The SmartVent, introduced and patented by DCI in 1999, provides a crucial intake for air that was lacking in many buildings with no soffits. After a continuous 1-inch slit is made on the roof deck 6 to 7 inches from the drip edge, the SmartVent goes on top of the wood roof deck, underneath the shingle and under any underlayment. A factory-applied, weatherproof fabric at the edge prevents moisture from entering as the air flows into the slit, through the attic or rafter space, and out the ridge vent or other exhaust device.
"[Designers] knew it was going to be a technical glitch," Henderson says about the new building designs. "But, with all these ventilation products combined, DCI matched intake with the exhaust for the first time in the industry."
He mentioned one job at a condominium in Michigan where there was no overhang for a soffit and noted it was going to cost $180,000 to install one. DCI ventilated the roof for around $20,000. The company is even designing a solution for ventilating a cathedral ceiling over an indoor pool. The low profile of the SmartVent leaves it almost as invisible as the air it breathes.
"Once it’s installed, you can’t even see it from the ground," says Henderson. "Roofing contractors love it because it keeps them on the roof. There’s no extra tools needed and it’s all rooftop."

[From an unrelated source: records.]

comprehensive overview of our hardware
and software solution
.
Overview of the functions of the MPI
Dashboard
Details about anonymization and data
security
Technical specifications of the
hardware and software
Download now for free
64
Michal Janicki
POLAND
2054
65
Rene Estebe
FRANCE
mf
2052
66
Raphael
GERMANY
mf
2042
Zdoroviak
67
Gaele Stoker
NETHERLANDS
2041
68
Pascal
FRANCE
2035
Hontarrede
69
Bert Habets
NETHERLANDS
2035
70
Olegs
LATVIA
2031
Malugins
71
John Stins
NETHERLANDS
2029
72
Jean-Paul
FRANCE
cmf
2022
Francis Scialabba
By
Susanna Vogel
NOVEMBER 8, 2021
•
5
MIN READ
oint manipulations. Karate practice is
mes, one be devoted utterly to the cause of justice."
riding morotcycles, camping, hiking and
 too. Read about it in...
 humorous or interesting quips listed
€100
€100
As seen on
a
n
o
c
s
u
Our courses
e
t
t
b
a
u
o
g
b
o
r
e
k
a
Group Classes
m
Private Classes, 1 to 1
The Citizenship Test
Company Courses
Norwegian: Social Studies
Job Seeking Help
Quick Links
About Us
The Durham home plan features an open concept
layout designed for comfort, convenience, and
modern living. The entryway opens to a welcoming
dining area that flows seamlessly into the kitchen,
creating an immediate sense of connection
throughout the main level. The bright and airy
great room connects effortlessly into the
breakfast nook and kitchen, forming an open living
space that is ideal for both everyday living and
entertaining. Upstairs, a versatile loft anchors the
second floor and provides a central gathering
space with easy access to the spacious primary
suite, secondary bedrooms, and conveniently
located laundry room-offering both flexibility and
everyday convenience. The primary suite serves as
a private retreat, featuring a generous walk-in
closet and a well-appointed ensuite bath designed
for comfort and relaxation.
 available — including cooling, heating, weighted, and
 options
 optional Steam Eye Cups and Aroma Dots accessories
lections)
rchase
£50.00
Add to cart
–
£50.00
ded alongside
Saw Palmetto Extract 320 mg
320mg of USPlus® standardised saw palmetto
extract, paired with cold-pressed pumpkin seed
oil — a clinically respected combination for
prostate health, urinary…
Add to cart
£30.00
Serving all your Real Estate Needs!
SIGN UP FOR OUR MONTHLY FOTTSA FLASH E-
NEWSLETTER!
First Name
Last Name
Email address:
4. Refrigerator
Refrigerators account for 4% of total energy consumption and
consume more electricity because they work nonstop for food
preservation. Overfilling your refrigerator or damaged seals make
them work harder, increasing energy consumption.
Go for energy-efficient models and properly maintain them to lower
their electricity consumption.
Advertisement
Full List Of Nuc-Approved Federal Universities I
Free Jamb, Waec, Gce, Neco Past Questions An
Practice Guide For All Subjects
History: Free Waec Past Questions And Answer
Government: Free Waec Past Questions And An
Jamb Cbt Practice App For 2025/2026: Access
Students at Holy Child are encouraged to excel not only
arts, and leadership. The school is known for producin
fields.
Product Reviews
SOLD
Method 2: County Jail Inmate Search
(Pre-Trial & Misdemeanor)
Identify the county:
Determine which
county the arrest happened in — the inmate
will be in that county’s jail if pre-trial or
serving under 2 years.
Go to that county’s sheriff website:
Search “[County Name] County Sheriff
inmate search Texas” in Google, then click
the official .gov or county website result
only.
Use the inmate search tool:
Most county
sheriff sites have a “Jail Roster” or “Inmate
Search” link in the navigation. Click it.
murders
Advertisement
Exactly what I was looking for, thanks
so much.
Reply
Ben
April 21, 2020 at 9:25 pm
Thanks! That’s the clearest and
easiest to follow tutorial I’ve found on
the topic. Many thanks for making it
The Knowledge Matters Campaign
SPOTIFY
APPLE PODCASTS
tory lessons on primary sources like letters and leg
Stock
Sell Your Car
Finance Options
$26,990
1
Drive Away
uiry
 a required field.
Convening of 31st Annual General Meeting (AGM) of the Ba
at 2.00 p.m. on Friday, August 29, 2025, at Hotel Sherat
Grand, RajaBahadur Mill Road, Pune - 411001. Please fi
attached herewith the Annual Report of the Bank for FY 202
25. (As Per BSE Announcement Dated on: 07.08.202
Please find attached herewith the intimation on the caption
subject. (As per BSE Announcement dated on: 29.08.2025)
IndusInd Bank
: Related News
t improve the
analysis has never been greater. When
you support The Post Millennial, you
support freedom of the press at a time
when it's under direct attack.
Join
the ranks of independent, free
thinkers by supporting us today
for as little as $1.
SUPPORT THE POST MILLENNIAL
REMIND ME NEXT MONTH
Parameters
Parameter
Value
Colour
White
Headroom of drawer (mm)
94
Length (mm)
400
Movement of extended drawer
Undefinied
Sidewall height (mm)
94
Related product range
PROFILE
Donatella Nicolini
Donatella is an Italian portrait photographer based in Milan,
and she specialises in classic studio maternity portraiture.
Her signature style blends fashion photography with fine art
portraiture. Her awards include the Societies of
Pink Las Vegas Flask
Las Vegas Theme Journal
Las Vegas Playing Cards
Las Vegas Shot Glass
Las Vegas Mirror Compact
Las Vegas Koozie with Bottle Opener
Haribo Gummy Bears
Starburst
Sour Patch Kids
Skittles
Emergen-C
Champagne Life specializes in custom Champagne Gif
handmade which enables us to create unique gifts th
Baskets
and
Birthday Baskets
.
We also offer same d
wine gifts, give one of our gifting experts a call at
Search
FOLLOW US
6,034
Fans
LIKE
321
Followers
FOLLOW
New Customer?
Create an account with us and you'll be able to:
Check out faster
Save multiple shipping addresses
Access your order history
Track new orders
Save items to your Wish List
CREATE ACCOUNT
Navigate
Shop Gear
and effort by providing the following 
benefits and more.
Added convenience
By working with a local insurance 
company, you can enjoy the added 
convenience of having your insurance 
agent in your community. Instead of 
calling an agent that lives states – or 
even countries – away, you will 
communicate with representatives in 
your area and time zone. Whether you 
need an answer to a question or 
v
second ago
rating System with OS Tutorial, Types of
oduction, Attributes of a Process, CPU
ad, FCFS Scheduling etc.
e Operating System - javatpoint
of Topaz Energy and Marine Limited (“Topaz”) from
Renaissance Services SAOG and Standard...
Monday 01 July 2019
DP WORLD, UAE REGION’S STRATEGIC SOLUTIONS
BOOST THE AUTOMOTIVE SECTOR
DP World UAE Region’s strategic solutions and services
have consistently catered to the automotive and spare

Copper TopNearly every roofing problem has a range of exotic solutions to solve it. Appearance, compatibility and durability factor into the roofing contractor’s calculus, and sometimes an innovative product is a combination of the new and old. Thunderbird Products of El Chajon, Calif., has been producing copper flashing, drains, and other components since 1983, while keeping pace with the recent developments in roofing technology.
The versatility of copper has served the company well over the years, limiting callbacks on areas that are among the most likely to leak. From lightning protection to scuppers, the company has been incorporating new materials and applications for its products. Late last year the company introduced a line of roof drains clad with TPO membranes.
"They fuse they same way they would fuse TPO rolls," says Trevor Gritman, plant manager for Thunderbird. "The primary goal was the simplicity of it."
The company offers three major brands of TPO to ensure compatibility and satisfy warranty requirements. There is also a dual membrane drain that offers an extra measure of protection.
The company serves members of other industries, including plumbing, electrical and decking contractors, but the emphasis on roofing products continues to grow. While most of the company’s products are hidden away under layers of membrane, Gritman says there is a growing interest in the appearance of some components when rooftops are visible to occupants. For now, the cooper and metal bronze finishes Thunderbird offers on its grated drains addresses the need for both aesthetics and performance. It’s just another case of another small detail that is crucial to the performance of the roof system.